Which states have waived the SNAP asset test under BBCE in 2025?
Executive summary
Broad-based categorical eligibility (BBCE) is the vehicle states use to expand SNAP income limits and, in many cases, to waive the federal asset test; however, there is no single definitive federal roster published for 2025 that cleanly lists every state that explicitly “waived” the SNAP asset test under BBCE, and public counts vary by source (USDA notes states report inconsistently) [1] [2]. Independent trackers put the number of states that have effectively eliminated or waived asset tests through BBCE in the mid‑40s: EPIC reports 44 states and territories using BBCE in FY2024 with widespread asset waivers [3], while a 2026 aggregator lists 46 states (naming the exceptions) but that is dated to 2026 rather than 2025 [4].
1. What the user is actually asking and why the official record is fuzzy
The question seeks a concrete list for 2025 of states that “waived the SNAP asset test under BBCE,” but the U.S. Department of Agriculture (FNS) publishes a BBCE chart showing which states implement BBCE and the program parameters without consistently reporting whether states have formally eliminated the asset test for all or portions of their caseloads, so researchers must triangulate among advocacy, policy, and private trackers [1] [2].

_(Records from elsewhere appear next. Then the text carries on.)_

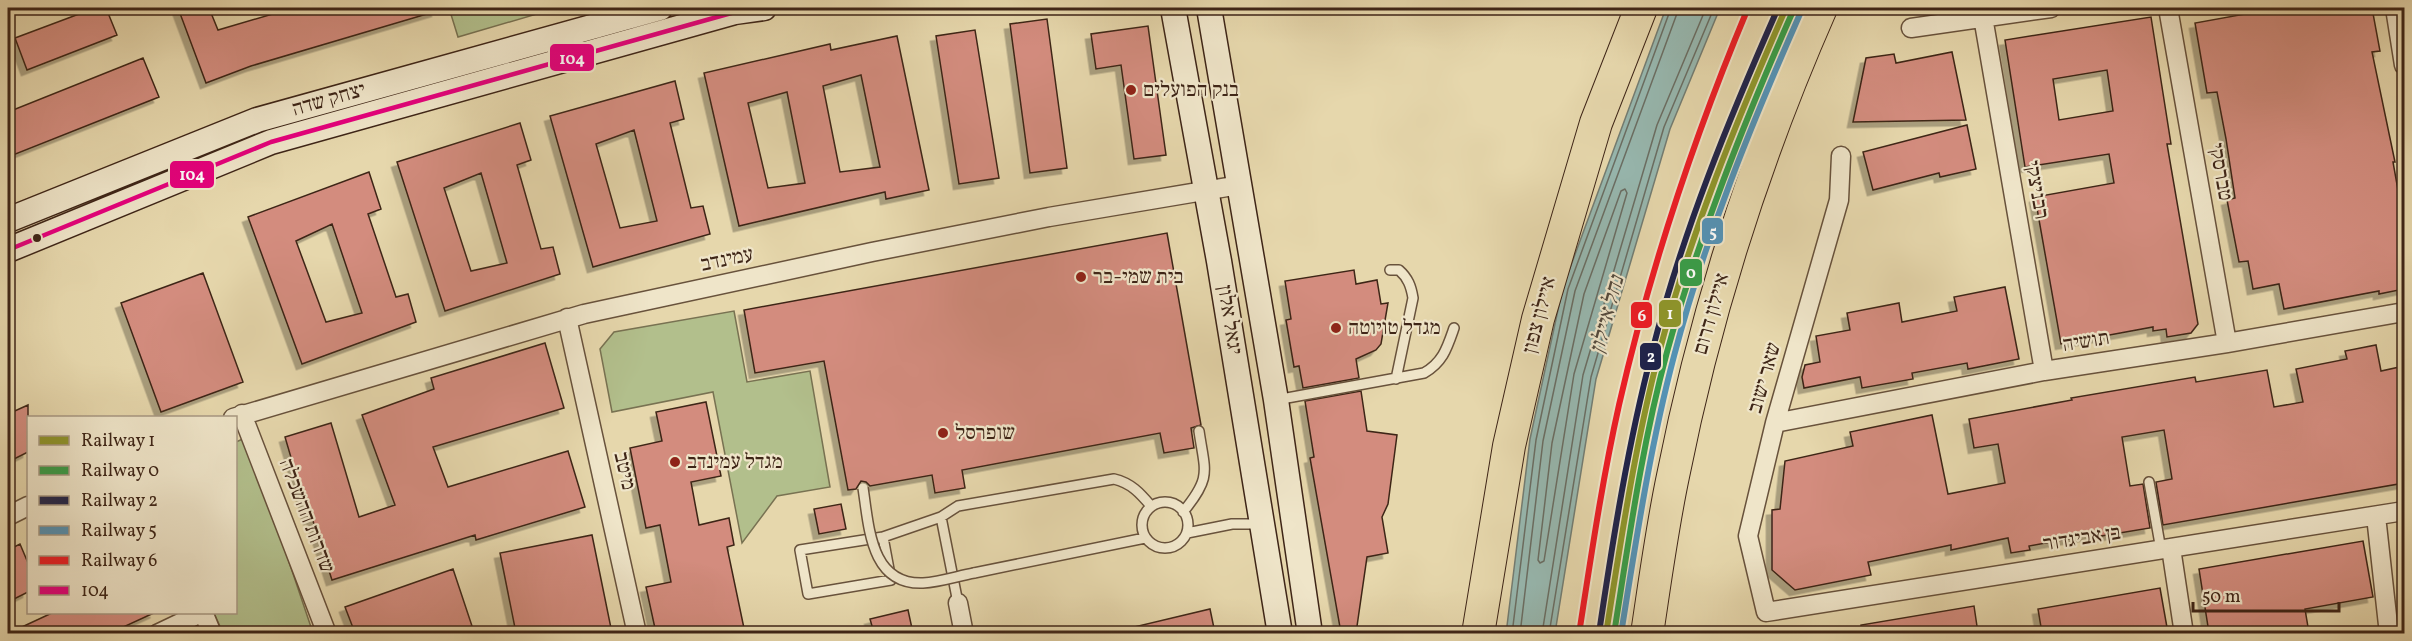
<svg xmlns="http://www.w3.org/2000/svg" width="2412" height="641" viewBox="0 0 2412 641" font-family="Vollkorn,'Frank Ruhl Libre',serif">
<style>
.green{fill:#b2bf8c;stroke:#787252;stroke-width:1.5}
.water{fill:#97b8b0;stroke:#737d73;stroke-width:1.5}
.lines{fill:none;stroke-linecap:round;stroke-linejoin:round}
.shore{stroke:#6a6e64;stroke-width:1.5}
.building{fill:#d38c7e;stroke:#3e2517;stroke-width:1.5;fill-rule:evenodd;filter:url(#shadow)}
.lane-casing{stroke:#68523c;stroke-width:12}
.street-casing{stroke:#68523c;stroke-width:21}
.secondary-casing{stroke:#3e2517;stroke-width:27}
.highway-casing{stroke:#3e2517;stroke-width:34}
.lane{stroke:#efe5c9;stroke-width:9}
.street{stroke:#efe5c9;stroke-width:18}
.secondary{stroke:#efe5c9;stroke-width:24}
.highway{stroke:#e6d7ac;stroke-width:32}
.lane-bridge-casing{stroke:#68523c;stroke-width:12;stroke-linecap:butt}
.lane-bridge{stroke:#efe5c9;stroke-width:9}
.bus-1-casing{stroke:#efe5c9;stroke-width:9}
.bus-1{stroke:#e5007d;stroke-width:4.5}
.rail-1-casing{stroke:#efe5c9;stroke-width:10}
.rail-2-casing{stroke:#efe5c9;stroke-width:10}
.rail-3-casing{stroke:#efe5c9;stroke-width:10}
.rail-4-casing{stroke:#efe5c9;stroke-width:10}
.rail-5-casing{stroke:#efe5c9;stroke-width:10}
.rail-1{stroke:#8e952a;stroke-width:6}
.rail-2{stroke:#389d48;stroke-width:6}
.rail-3{stroke:#1f234a;stroke-width:6}
.rail-4{stroke:#5492b5;stroke-width:6}
.rail-5{stroke:#ed1d26;stroke-width:6}
.poi-dot{fill:#8f2418;stroke:#efe5c9;stroke-width:2}
.bus-dot{fill:#3e2517;stroke:#efe5c9;stroke-width:2}
.labels{text-anchor:middle;dominant-baseline:central;stroke-width:4.5;stroke-linejoin:round;paint-order:stroke}
.poi-label{font-size:21px;fill:#3e2517;stroke:#efe5c9;text-anchor:start}
.street-label{font-size:21px;fill:#3e2517;stroke:#efe5c9}
.water-label{font-size:22px;font-style:italic;fill:#544a3d;stroke:#efe5c9}
.line-badge{stroke:#efe5c9;stroke-width:2}
.badge-label{font-size:16px;text-anchor:middle;font-weight:bold;fill:#fff}
</style>
<defs>
<filter id="shadow"><feDropShadow dx="-5.5" dy="5.5" stdDeviation="0" flood-color="#0004"/></filter>
</defs>
<rect width="100%" height="100%" fill="#e6d7ac"/>
<filter id="stains"><feTurbulence type="fractalNoise" baseFrequency=".00333" numOctaves="4"/><feColorMatrix values="0 0 0 0 .2 0 0 0 0 .09 0 0 0 0 .02 0 0 0 .5 -.17"/></filter>
<radialGradient id="worn" r=".72"><stop offset=".6" stop-color="#630" stop-opacity="0"/><stop offset="1" stop-color="#630" stop-opacity=".3"/></radialGradient>
<path class="green" d="M449 8H553L554 9 458 37Z
M734 311 747 382 810 371 830 487 777 496 742 543 713 392 612 412 600 349 614 332Z
M247 437 313 633H223L214 613 236 612V442Z"/>
<path class="water" d="M1666 8H1720L1670 129 1596 379 1555 633 1506 634 1530 439 1563 287Z"/>
<g class="lines">
<path class="shore" d="M1625 189 1627 193 1574 374 1544 561 1540 563 1538 560 1552 443 1584 294 1621 191Z
M1512 634 1536 440 1568 289 1671 8
M1520 634 1543 441 1575 291 1679 8
M1542 634 1583 375 1657 125 1706 8
M1549 634 1591 377 1664 127 1714 8"/>
</g>
<path class="building" d="M95 8H106L117 35 27 70 15 38Z
M178 8H209L218 30 293 8H436L437 11 251 66 206 83Z
M2261 8H2372L2380 51 2372 52 2395 162H2393L2404 224V289L2379 294V291L2284 309 2279 284 2253 289 2248 261 2239 262 2227 200 2235 198 2226 139 2217 92 2207 93 2195 23 2262 11Z
M2151 17 2171 144H2167L2198 324 2191 333 2167 337 2166 329 2153 331V327L2061 344 2035 197 2114 183 2109 154 2025 167 2005 40ZM2107 70 2113 111 2059 120 2053 79Z
M1047 19 1067 168 1030 173 1010 24Z
M1148 26 1166 155 1134 159 1121 65 1096 69 1091 34Z
M975 30 999 178 959 184 936 36Z
M897 36 929 190 886 199 885 192 739 226 704 73 830 44 831 50ZM861 75 880 167 840 172 823 86ZM787 92 805 183 768 188 748 103Z
M1952 52 1966 120 1853 122 1866 58 1894 54 1896 63Z
M143 58 159 97 8 157V112Z
M675 81 684 119 670 123 691 208 703 206 710 234 593 267 550 116ZM634 130 657 221 620 228 596 144Z
M520 123 531 160 517 165 541 249 553 247 560 274 445 311 397 162ZM481 173 507 263 471 271 444 188Z
M1967 125 1976 169 1940 177 1939 173 1873 190 1863 152Z
M369 172 381 209 368 214 396 297 408 294 416 322 302 364 248 217ZM332 224 362 313 326 322 296 241Z
M1167 233 1201 425 1191 428 1194 448 1164 453 1160 433 962 470 965 488 935 493 932 475 870 486 866 482 861 481 856 489 848 490 824 361 755 373 744 310Z
M1354 270 1356 284 1377 280 1381 304 1388 303 1381 344 1376 350 1356 359 1359 378 1303 388 1299 366 1294 367 1286 320 1291 319 1285 281Z
M203 273 243 382 161 412 121 303Z
M2005 287 2019 359 1968 369 1967 363 1912 373 1913 379 1862 388 1860 377 1804 388 1802 377 1805 365 1820 362 1816 336 1850 330 1847 313 1899 303 1902 322 1957 311 1954 297Z
M545 343 564 408 433 447 448 487 568 451 585 507 476 540 475 535 332 580 312 518 309 519 285 437 331 423 359 517 395 505 362 415 434 389 431 378Z
M2376 345 2381 371 2404 366V483L2163 525 2156 482 2172 479 2164 430 2122 437 2130 486 2143 484 2150 528 2095 537V534L2029 546 2030 550 2011 553 2008 538 1951 550V545L1868 562 1871 575 1795 590 1772 570V510L1780 509 1785 461 1853 446 1850 432 1932 415 1948 494 2005 483 1998 444 1974 448 1969 419 2072 400 2071 398 2195 377 2196 382 2267 370 2274 407 2303 402 2296 369 2347 359 2345 351Z
M1361 391 1367 431 1397 435 1388 504 1382 517 1388 553 1367 557 1356 633H1341L1310 458 1314 457 1305 401Z
M706 402 721 476 691 482 699 525 729 518 734 545 727 547 745 633H715V630L699 633H656L646 587 671 582 660 525 646 528 630 448 662 441 656 412Z
M28 405V452L8 462V414Z
M841 504 846 529 819 534 814 509Z
M592 535 612 633H516L500 553Z
M2363 541 2373 597 2305 609 2309 633H2209L2199 569Z
M20 544 28 563V592L8 602V550Z
M453 569 472 626 451 633H355L345 607Z
M2160 588 2168 633H2042L2038 609Z
M1974 606 1978 633H1862L1861 625Z
M1210 609 1215 633H1134V627Z
M908 610 913 633H874L870 619Z
M54 612H156L121 628 124 633H9Z"/>
<g class="lines">
<g class="lane-casing">
<path id="lane" d="M1390 270H1399C1408 278 1411 286 1413 298L1396 379
M1276 400 1424 373C1443 362 1447 348 1454 328
M2149 482 2161 550
M1142 525a23 23 0 1 1 46 0a23 23 0 1 1-46 0Z
M1183 512C1212 477 1205 472 1199 431
M1187 533 1232 524H1260
M883 537 891 580 808 594 800 550 883 537 941 517
M974 573 1145 538
M958 603 941 517 958 506 1114 479C1131 483 1140 493 1151 506"/>
</g>
<g class="street-casing">
<path id="street" d="M2168 8 2227 343
M2395 8 2404 65
M1983 17 2044 371
M1911 28 2051 8
M1841 156 1839 200 1775 423 1748 536 1766 612 2404 511
M567 318 637 634
M242 414 327 634
M233 418 584 314 872 252 1049 217 1239 185
M1775 423 2044 371 2227 343 2404 312
M8 516 28 506
M2376 516 2389 634
M2171 548 2184 634
M958 603 964 634
M157 634 203 612 212 634"/>
</g>
<g class="secondary-casing">
<path id="secondary" d="M1173 8 1219 261 1280 634
M1209 8 1276 400 1310 634
M8 220 257 120 660 8
M8 250 271 142 735 12 764 8"/>
</g>
<g class="highway-casing">
<path id="highway" d="M1478 634 1509 446 1538 319 1596 123 1641 8
M1647 634C1655 581 1662 528 1673 476 1705 315 1755 158 1821 8"/>
</g>
<use href="#lane" class="lane"/>
<use href="#street" class="street"/>
<use href="#secondary" class="secondary"/>
<use href="#highway" class="highway"/>
<g class="lane-bridge-casing">
<path id="lane-bridge" d="M863 488C869 526 870 585 923 583 940 582 958 576 974 573"/>
</g>
<use href="#lane-bridge" class="lane-bridge"/>
<g class="bus-1-casing">
<path id="bus-1" d="M8 250 271 142 735 12 764 8"/>
</g>
<use href="#bus-1" class="bus-1"/>
<g class="rail-1-casing">
<path id="rail-1" d="M1606 634C1621 540 1635 445 1659 353 1690 234 1737 120 1786 8"/>
</g>
<g class="rail-2-casing">
<path id="rail-2" d="M1614 634C1629 539 1642 444 1667 352 1699 235 1744 122 1793 11"/>
</g>
<g class="rail-3-casing">
<path id="rail-3" d="M1599 633C1613 539 1628 444 1652 352 1682 233 1729 119 1778 8"/>
</g>
<g class="rail-4-casing">
<path id="rail-4" d="M1621 634C1636 541 1650 447 1674 356 1705 238 1751 125 1800 14"/>
</g>
<g class="rail-5-casing">
<path id="rail-5" d="M1579 634C1591 557 1602 481 1619 405 1650 269 1694 137 1748 8"/>
</g>
<use href="#rail-1" class="rail-1"/>
<use href="#rail-2" class="rail-2"/>
<use href="#rail-3" class="rail-3"/>
<use href="#rail-4" class="rail-4"/>
<use href="#rail-5" class="rail-5"/>
</g>
<g class="poi-dot">
<circle cx="1131" cy="90" r="6"/>
<circle cx="1081" cy="277" r="6"/>
<circle cx="1336" cy="328" r="6"/>
<circle cx="943" cy="433" r="6"/>
<circle cx="675" cy="462" r="6"/>
</g>
<circle class="bus-dot" cx="37" cy="238" r="5"/>
<g class="labels">
<g class="poi-label">
<text x="1143" y="90">בנק הפועלים</text>
<text x="1093" y="277">בית שמי-בר</text>
<text x="1348" y="328">מגדל טויוטה</text>
<text x="955" y="433">שופרסל</text>
<text x="687" y="462">מגדל עמינדב</text>
</g>
<g class="street-label">
<text transform="translate(329 100) rotate(-16)">יצחק שדה</text>
<text transform="translate(2220 172) rotate(80)">טברסקי</text>
<text transform="translate(2036 190) rotate(80)">רבניצקי</text>
<text transform="translate(727 260) rotate(-12)">עמינדב</text>
<text transform="translate(1712 314) rotate(-74)">איילון דרום</text>
<text transform="translate(1540 315) rotate(-75)">איילון צפון</text>
<text transform="translate(1229 320) rotate(81)">יגאל אלון</text>
<text transform="translate(2086 342) rotate(-9)">תושיה</text>
<text transform="translate(1765 378) rotate(-74)">שאר ישוב</text>
<text transform="translate(624 471) rotate(77)">מיטב</text>
<text transform="translate(306 516) rotate(69)">שדרות ההשכלה</text>
<text transform="translate(2082 539) rotate(-9)">בן אביגדור</text>
</g>
<g class="water-label">
<text transform="translate(1608 315) rotate(-75)">נחל איילון</text>
</g>
</g>
<g class="line-badge">
<rect x="549" y="43" width="46" height="29" rx="6" fill="#e5007d"/>
<rect x="169" y="160" width="46" height="29" rx="6" fill="#e5007d"/>
<rect x="1701" y="217" width="23" height="28" rx="6" fill="#5492b5"/>
<rect x="1679" y="258" width="24" height="29" rx="6" fill="#389d48"/>
<rect x="1658" y="299" width="24" height="29" rx="6" fill="#8e952a"/>
<rect x="1630" y="301" width="23" height="28" rx="6" fill="#ed1d26"/>
<rect x="1639" y="342" width="23" height="29" rx="6" fill="#1f234a"/>
</g>
<g class="badge-label">
<text x="572" y="64">104</text>
<text x="192" y="180">104</text>
<text x="1713" y="237">5</text>
<text x="1691" y="278">0</text>
<text x="1670" y="319">1</text>
<text x="1642" y="321">6</text>
<text x="1651" y="362">2</text>
</g>
<rect width="2412" height="641" fill="none" stroke="#e6d7ac" stroke-width="30"/>
<rect x="9" y="9" width="2394" height="623" fill="none" stroke="#3e2517" stroke-width="3"/>
<rect x="15" y="15" width="2382" height="611" fill="none" stroke="#3e2517" stroke-width="1.5"/>
<rect x="27" y="416" width="210" height="198" fill="#efe5c9" stroke="#a89882" stroke-width="1.5"/>
<rect x="39" y="436" width="30" height="9" fill="#8e952a" stroke="#a89882" stroke-width="1.5"/>
<text x="81" y="446" font-size="18" fill="#3e2517">Railway 1</text>
<rect x="39" y="466" width="30" height="9" fill="#389d48" stroke="#a89882" stroke-width="1.5"/>
<text x="81" y="476" font-size="18" fill="#3e2517">Railway 0</text>
<rect x="39" y="496" width="30" height="9" fill="#1f234a" stroke="#a89882" stroke-width="1.5"/>
<text x="81" y="506" font-size="18" fill="#3e2517">Railway 2</text>
<rect x="39" y="526" width="30" height="9" fill="#5492b5" stroke="#a89882" stroke-width="1.5"/>
<text x="81" y="536" font-size="18" fill="#3e2517">Railway 5</text>
<rect x="39" y="556" width="30" height="9" fill="#ed1d26" stroke="#a89882" stroke-width="1.5"/>
<text x="81" y="566" font-size="18" fill="#3e2517">Railway 6</text>
<rect x="39" y="586" width="30" height="9" fill="#e5007d" stroke="#a89882" stroke-width="1.5"/>
<text x="81" y="596" font-size="18" fill="#3e2517">104</text>
<path d="M2193 602v9h146v-9" fill="none" stroke="#3e2517" stroke-width="3"/>
<text x="2202" y="602" font-size="18" fill="#3e2517" stroke="#efe5c9" stroke-width="4.5" paint-order="stroke">50 m</text>
<rect width="100%" height="100%" filter="url(#stains)"/>
<rect width="100%" height="100%" fill="url(#worn)"/>
</svg>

2. What federal sources say (USDA/FNS): a chart, not a definitive waiver list
FNS explains BBCE and provides a chart with which states implement BBCE and the programs and limits that confer it, but FNS also acknowledges it does not routinely provide a clean dataset showing which states used BBCE specifically to eliminate asset tests or net‑income tests—states report that heterogeneously—so the federal source cannot by itself supply a definitive 2025 list [1] [2].
3. Independent counts and their range: mid‑40s but not identical
Advocacy and policy trackers diverge: EPIC for America reported that in FY2024 forty‑four states and territories provided BBCE and that many of those states “completely waive the asset limits” [3], while other compilations aimed at applicants—citing FNS and state rules—indicate most states (often stated as 46 plus DC in later updates) use BBCE to waive asset tests by 2026 and even enumerate exceptions [4]. These independent tallies point to a consensus that the vast majority of states have used BBCE to loosen or eliminate the asset test, but the exact count for calendar year 2025 varies by the source and whether territories and partial waivers are included [3] [4].

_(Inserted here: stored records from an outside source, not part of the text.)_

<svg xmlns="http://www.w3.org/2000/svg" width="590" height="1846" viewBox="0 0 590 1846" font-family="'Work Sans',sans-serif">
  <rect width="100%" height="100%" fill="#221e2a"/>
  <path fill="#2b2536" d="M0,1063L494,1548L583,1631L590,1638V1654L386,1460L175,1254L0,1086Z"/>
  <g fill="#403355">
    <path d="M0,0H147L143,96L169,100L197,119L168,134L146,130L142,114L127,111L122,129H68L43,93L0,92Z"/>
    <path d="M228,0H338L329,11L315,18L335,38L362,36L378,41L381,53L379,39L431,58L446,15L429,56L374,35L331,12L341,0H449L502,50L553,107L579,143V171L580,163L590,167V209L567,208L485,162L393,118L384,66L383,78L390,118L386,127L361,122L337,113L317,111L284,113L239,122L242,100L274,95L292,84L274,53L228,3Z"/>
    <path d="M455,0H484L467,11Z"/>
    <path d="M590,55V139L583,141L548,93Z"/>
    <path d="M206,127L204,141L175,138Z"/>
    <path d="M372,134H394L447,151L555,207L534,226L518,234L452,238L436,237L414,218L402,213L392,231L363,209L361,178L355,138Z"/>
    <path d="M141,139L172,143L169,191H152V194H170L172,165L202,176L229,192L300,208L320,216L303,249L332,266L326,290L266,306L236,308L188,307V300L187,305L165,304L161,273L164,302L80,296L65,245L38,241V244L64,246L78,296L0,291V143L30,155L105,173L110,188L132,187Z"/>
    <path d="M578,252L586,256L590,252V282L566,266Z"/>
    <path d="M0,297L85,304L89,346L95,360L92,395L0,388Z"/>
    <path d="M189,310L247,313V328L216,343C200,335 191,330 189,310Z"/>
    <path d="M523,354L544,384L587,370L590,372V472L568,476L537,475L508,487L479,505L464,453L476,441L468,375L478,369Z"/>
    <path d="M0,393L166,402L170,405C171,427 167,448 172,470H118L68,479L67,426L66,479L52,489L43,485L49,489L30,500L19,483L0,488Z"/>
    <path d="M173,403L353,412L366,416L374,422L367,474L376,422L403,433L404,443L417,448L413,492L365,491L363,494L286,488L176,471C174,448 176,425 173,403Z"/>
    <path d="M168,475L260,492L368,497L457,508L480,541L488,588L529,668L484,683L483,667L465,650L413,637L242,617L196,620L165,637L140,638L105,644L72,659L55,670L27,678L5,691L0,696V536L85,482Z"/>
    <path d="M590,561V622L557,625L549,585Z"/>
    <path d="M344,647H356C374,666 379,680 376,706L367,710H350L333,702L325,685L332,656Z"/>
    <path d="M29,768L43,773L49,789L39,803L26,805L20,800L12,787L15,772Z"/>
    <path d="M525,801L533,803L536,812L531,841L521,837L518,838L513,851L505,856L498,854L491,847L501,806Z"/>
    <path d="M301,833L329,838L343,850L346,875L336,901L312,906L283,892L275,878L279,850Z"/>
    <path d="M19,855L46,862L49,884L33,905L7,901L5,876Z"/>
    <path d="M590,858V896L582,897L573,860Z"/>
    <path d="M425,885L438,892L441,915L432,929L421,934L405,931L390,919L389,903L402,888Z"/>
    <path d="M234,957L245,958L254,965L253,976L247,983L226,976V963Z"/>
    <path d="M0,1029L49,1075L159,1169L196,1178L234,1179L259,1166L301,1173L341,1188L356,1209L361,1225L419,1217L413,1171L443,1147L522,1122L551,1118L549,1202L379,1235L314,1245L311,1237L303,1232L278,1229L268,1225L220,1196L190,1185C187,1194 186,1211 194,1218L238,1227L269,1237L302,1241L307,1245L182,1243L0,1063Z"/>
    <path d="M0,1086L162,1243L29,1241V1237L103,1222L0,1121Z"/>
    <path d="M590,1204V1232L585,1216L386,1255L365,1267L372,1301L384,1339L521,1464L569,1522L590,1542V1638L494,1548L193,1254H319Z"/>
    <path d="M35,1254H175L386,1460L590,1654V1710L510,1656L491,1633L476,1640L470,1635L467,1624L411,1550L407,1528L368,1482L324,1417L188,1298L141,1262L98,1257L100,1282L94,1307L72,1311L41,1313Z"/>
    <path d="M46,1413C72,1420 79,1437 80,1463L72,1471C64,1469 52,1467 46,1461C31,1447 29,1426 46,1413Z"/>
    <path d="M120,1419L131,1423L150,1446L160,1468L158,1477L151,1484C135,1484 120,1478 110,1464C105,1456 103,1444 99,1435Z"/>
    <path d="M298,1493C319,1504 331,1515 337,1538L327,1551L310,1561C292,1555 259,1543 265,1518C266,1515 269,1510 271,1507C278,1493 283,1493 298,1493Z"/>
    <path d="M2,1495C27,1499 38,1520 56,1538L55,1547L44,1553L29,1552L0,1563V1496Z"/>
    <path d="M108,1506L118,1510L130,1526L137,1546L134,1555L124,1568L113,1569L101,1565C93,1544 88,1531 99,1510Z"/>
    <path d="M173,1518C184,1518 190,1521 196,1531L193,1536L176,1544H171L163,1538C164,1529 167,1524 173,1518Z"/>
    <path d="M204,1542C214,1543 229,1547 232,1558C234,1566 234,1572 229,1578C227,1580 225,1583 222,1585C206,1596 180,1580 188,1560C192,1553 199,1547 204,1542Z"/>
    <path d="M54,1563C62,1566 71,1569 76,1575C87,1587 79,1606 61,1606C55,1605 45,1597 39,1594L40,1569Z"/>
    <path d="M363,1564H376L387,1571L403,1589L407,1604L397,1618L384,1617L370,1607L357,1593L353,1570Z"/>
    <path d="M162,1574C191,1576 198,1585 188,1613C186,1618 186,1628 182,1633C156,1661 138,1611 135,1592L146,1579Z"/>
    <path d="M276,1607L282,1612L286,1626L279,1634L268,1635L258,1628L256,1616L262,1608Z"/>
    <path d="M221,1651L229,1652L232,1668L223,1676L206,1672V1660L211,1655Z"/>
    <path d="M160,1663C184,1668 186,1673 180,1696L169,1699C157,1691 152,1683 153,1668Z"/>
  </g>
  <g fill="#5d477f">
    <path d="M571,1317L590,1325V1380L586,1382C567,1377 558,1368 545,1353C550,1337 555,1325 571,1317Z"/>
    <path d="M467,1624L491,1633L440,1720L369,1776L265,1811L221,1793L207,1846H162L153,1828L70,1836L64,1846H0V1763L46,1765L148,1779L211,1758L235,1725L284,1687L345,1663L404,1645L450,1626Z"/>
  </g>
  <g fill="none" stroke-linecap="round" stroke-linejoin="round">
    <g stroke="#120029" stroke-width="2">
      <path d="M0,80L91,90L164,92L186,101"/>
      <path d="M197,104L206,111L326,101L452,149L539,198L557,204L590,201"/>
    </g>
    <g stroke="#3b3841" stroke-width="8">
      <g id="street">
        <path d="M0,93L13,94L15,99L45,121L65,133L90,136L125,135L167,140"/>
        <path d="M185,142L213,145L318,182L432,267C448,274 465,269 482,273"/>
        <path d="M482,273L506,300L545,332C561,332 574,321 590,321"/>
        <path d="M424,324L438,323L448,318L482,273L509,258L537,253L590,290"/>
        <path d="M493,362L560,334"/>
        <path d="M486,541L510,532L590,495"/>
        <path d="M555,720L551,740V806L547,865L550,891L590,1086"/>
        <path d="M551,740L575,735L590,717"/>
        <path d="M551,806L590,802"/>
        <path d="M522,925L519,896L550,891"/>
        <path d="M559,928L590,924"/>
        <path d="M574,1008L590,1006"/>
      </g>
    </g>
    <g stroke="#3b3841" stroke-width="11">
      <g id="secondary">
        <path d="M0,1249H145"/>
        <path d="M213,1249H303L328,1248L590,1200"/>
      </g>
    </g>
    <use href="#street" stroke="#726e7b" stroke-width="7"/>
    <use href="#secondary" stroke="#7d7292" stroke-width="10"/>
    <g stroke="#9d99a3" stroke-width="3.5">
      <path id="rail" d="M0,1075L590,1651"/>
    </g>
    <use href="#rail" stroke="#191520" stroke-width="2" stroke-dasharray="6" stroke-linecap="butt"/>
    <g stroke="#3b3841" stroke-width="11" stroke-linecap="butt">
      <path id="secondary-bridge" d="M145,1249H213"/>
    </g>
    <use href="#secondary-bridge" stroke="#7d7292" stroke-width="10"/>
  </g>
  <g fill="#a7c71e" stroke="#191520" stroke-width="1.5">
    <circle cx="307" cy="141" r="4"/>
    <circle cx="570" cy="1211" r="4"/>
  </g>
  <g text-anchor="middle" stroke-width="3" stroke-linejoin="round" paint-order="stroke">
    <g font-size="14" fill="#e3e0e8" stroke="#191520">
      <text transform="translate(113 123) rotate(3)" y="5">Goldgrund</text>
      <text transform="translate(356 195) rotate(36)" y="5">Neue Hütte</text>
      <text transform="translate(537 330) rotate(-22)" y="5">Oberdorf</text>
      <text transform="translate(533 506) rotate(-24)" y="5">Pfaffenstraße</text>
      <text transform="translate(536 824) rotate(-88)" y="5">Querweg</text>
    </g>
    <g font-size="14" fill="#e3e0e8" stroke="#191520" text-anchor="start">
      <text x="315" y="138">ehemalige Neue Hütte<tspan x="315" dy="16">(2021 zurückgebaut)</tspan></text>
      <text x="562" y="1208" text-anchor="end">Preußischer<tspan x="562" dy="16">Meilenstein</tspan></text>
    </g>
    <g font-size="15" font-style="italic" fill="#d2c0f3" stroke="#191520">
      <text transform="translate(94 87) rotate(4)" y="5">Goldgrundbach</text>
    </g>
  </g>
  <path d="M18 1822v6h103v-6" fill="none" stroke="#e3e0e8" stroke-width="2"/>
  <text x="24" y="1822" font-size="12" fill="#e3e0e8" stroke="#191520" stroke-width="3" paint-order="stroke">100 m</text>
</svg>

4. Examples, exceptions, and the ambiguity of “waived”
Some trackers list the specific holdouts—naming states that continue to follow the federal $2,250/$3,250 asset limits—such as Alabama, Arkansas, Georgia, Idaho, Indiana, Mississippi, Ohio, Oklahoma, South Carolina, South Dakota, Tennessee, Utah, and Wyoming (and noting Alaska as a partial case), according to a 2026 compilation that contrasts those exceptions with the many states that removed asset tests [4]. That list is useful context but is dated to 2026 and therefore cannot be stated as the definitive 2025 roster without qualification [4].
5. How to interpret disagreement among sources and what can be reliably said
Given FNS’s own caveat about inconsistent state reporting [2], the most defensible 2025 statement is that a large majority of states had implemented BBCE and used it to relax or eliminate SNAP asset tests—independent counts put that majority in the mid‑40s—yet the precise per‑state status in 2025 depends on whether partial implementations, territory rules, and administrative changes are counted, and different trackers produce slightly different lists [3] [4].
6. Bottom line for readers seeking a definitive 2025 list
There is no single authoritative, fully up‑to‑date federal table that labels each state as “asset‑test waived in 2025”; researchers must rely on the FNS BBCE chart plus contemporaneous independent trackers—EPIC’s FY2024 survey (44 states/territories) and later aggregations that show roughly 46 states by 2026—to conclude that most states had effectively waived SNAP asset limits via BBCE by 2025, while a minority of states continued to adhere to stricter federal asset limits or had partial waivers [1] [3] [4] [2].